Suicide Among Execs: Coping with Stress in the C-Suite
The recent, unusual number of suicides by top executives reminds me of how important it is to talk about the dangers of severe stress in the workplace and some steps you can take to manage your own stress.
Just consider this (incomplete) list of media coverage:
- On Tuesday Kate Spade, the founder of fashion line Kate Spade suicided. She was 55.
- At the end of May, the Wall Street Journal reported that Martin Senn, former CEO of Zurich Insurance Group AG, suicided. Senn was 59.
- In 2013, Pierre Wauthier, CFO also of Zurich Insurance suicided just weeks after Carsten Schloter, CEO of another company, Swisscom, took his own life.In his suicide note, Mr. Wauthier blamed Zurich Insurance Group’s Chairman, Josef Ackermann, for creating an unbearably stressful work environment. Ackermann later resigned.
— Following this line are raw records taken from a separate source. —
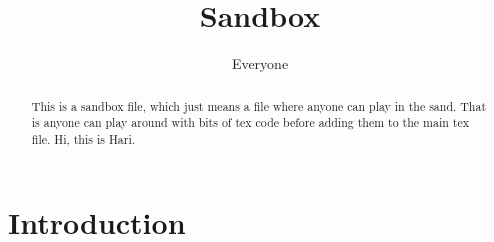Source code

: \documentclass{article}
\title{Sandbox}
\author{Everyone}
\begin{document}
\maketitle

\begin{abstract}
    This is a sandbox file, which just means a file where anyone can play in the sand. That is anyone can play around with bits of tex code before adding them to the main tex file. Hi, this is Hari.
\end{abstract}

\section{Introduction}
\end{document}
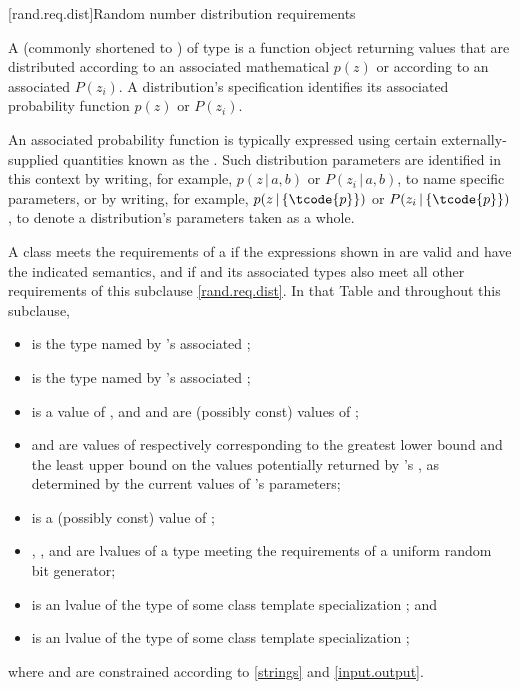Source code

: 
[rand.req.dist]{Random number distribution requirements}%
%

\pnum
A 
(commonly shortened to )
 of type 
is a function object
returning values
that are distributed according to
an associated mathematical 
$p(z)$
or according to
an associated 
$P(z_i)$.
A distribution's specification
identifies its associated probability function
$p(z)$ or $P(z_i)$.

\pnum
An associated probability function is typically expressed
using certain externally-supplied quantities
known as the .
Such distribution parameters are identified
in this context by writing, for example,
  $p(z\,|\,a,b)$ or $P(z_i\,|\,a,b)$,
  to name specific parameters,
or by writing, for example,
  $p(z\,|\left\{\tcode{p}\right\})$
  or $P(z_i\,|\left\{\tcode{p}\right\})$,
  to denote a distribution's parameters  taken as a whole.

\pnum
A class 
meets the requirements
of a 
if the expressions shown
in 
are valid and have the indicated semantics,
and if  and its associated types
also meet all other requirements
of this subclause \ref{rand.req.dist}.
In that Table and throughout this subclause,
\begin{itemize}
  \item
     is the type named by
    's associated ;
  \item
     is the type named by
    's associated ;
  \item
     is a
    value of ,
    and
     and  are (possibly const) values of ;
  \item
     and 
    are values of 
    respectively corresponding to
    the greatest lower bound and the least upper bound
    on the values potentially returned by 's ,
    as determined by the current values of 's parameters;
  \item
     is a (possibly const) value of ;
  \item
    , , and  are lvalues of a type
    meeting the requirements
    of a uniform random bit generator;
  \item
     is an lvalue of the type of some class template specialization
     ;
  and
  \item
     is an lvalue of the type of some class template specialization
     ;
\end{itemize}
where  and  are constrained
according to \ref{strings} and \ref{input.output}.

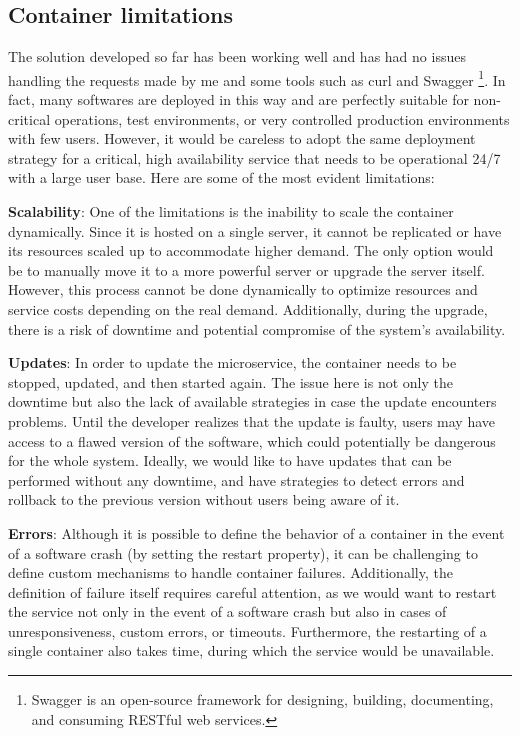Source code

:\documentclass[manuscript,screen,review]{acmart}
\begin{document}
\subsection{Container limitations}
The solution developed so far has been working well and has had no issues handling the requests made by me and some tools such as curl and Swagger \footnote{Swagger is an open-source framework for designing, building, documenting, and consuming RESTful web services.}. In fact, many softwares are deployed in this way and are perfectly suitable for non-critical operations, test environments, or very controlled production environments with few users. However, it would be careless to adopt the same deployment strategy for a critical, high availability service that needs to be operational 24/7 with a large user base. Here are some of the most evident limitations:

\textbf{Scalability}: One of the limitations is the inability to scale the container dynamically. Since it is hosted on a single server, it cannot be replicated or have its resources scaled up to accommodate higher demand. The only option would be to manually move it to a more powerful server or upgrade the server itself. However, this process cannot be done dynamically to optimize resources and service costs depending on the real demand. Additionally, during the upgrade, there is a risk of downtime and potential compromise of the system’s availability.

\textbf{Updates}: In order to update the microservice, the container needs to be stopped, updated, and then started again. The issue here is not only the downtime but also the lack of available strategies in case the update encounters problems. Until the developer realizes that the update is faulty, users may have access to a flawed version of the software, which could potentially be dangerous for the whole system. Ideally, we would like to have updates that can be performed without any downtime, and have strategies to detect errors and rollback to the previous version without users being aware of it.

\textbf{Errors}: Although it is possible to define the behavior of a container in the event of a software crash (by setting the restart property), it can be challenging to define custom mechanisms to handle container failures. Additionally, the definition of failure itself requires careful attention, as we would want to restart the service not only in the event of a software crash but also in cases of unresponsiveness, custom errors, or timeouts. Furthermore, the restarting of a single container also takes time, during which the service would be unavailable.
\end{document}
In one sense, suicide among high-powered executives shouldn’t be surprising. As the lines between personal and work life continue to shrink, the expectations and pressures we put on ourselves continue to grow. In another sense, it is all too easy to look past the deeply human vulnerabilities of ambitious and effective leaders, who have learned, while climbing the corporate ladder, to keep their personal feelings hidden away.
First, it is important to distinguish between clinical depression and severe stress.
While we all experience stress and anxiety from time to time, we do not all experience depression. Some people experience feelings of hopelessness and helplessness daily and for no obvious external reason. If someone consistently feels discouraged, sad, hopeless, unmotivated, or disinterested, they may be experiencing clinical depression. When such feelings last for more than two weeks at a time and interfere with daily activities, this is a very serious condition and needs to be treated by a mental health professional.
Don’t minimize severe stress.
Although we tend to think of clinical depression as more serious than stress and anxiety, it’s important to keep in mind that severe stress can be just as debilitating as depression. Chronic stress affects your health, causing physical symptoms ranging from headaches, high blood pressure, and chest pains to heart palpitations, skin rashes, and loss of sleep. It suppresses our talents and creativity as well as our capacity to get things done.
Signs of severe stress include:
- Difficulty sleeping
- Increased alcohol or other substance abuse
- Being easily angered
- Preoccupation with problems and worry
- Having low energy
- Feeling numb or lack of interest in usually pleasurable activities
What are some ways to deal with severe stress?
The most important thing you can do when you are in a stressful situation is to reach out and connect with someone you trust and who cares for you. Social isolation is both the result of and contributes to severe stress. It can lead to the kind of desperation that results in taking the drastic action of self-harm or suicide. Spending time with other people and feeling their concern can help soothe the stress response. Their perception of you as a whole person and your life beyond the current situation can help you gain perspective and alleviate the immediate pain.
In addition, the following activities will help build resilience to deal with stress:
- Keep a journal of positive events only, even if they were small. Note what you have accomplished at the end of the day, rather than what you were unable to do.
- Exercise regularly. Even 30 minutes per day of gentle walking can help boost mood and reduce stress.
- Schedule regular times for soothing your mind such as meditation or walking around outdoors. Make those times a priority.
- Explore other relaxing activities (such as yoga, Tai Chi, or massage) at work and at home.
If you find that you are still having difficulty coping, seek help from a qualified mental health care provider. A good therapist or counselor should make you feel understood and more hopeful almost immediately. Don’t settle for less.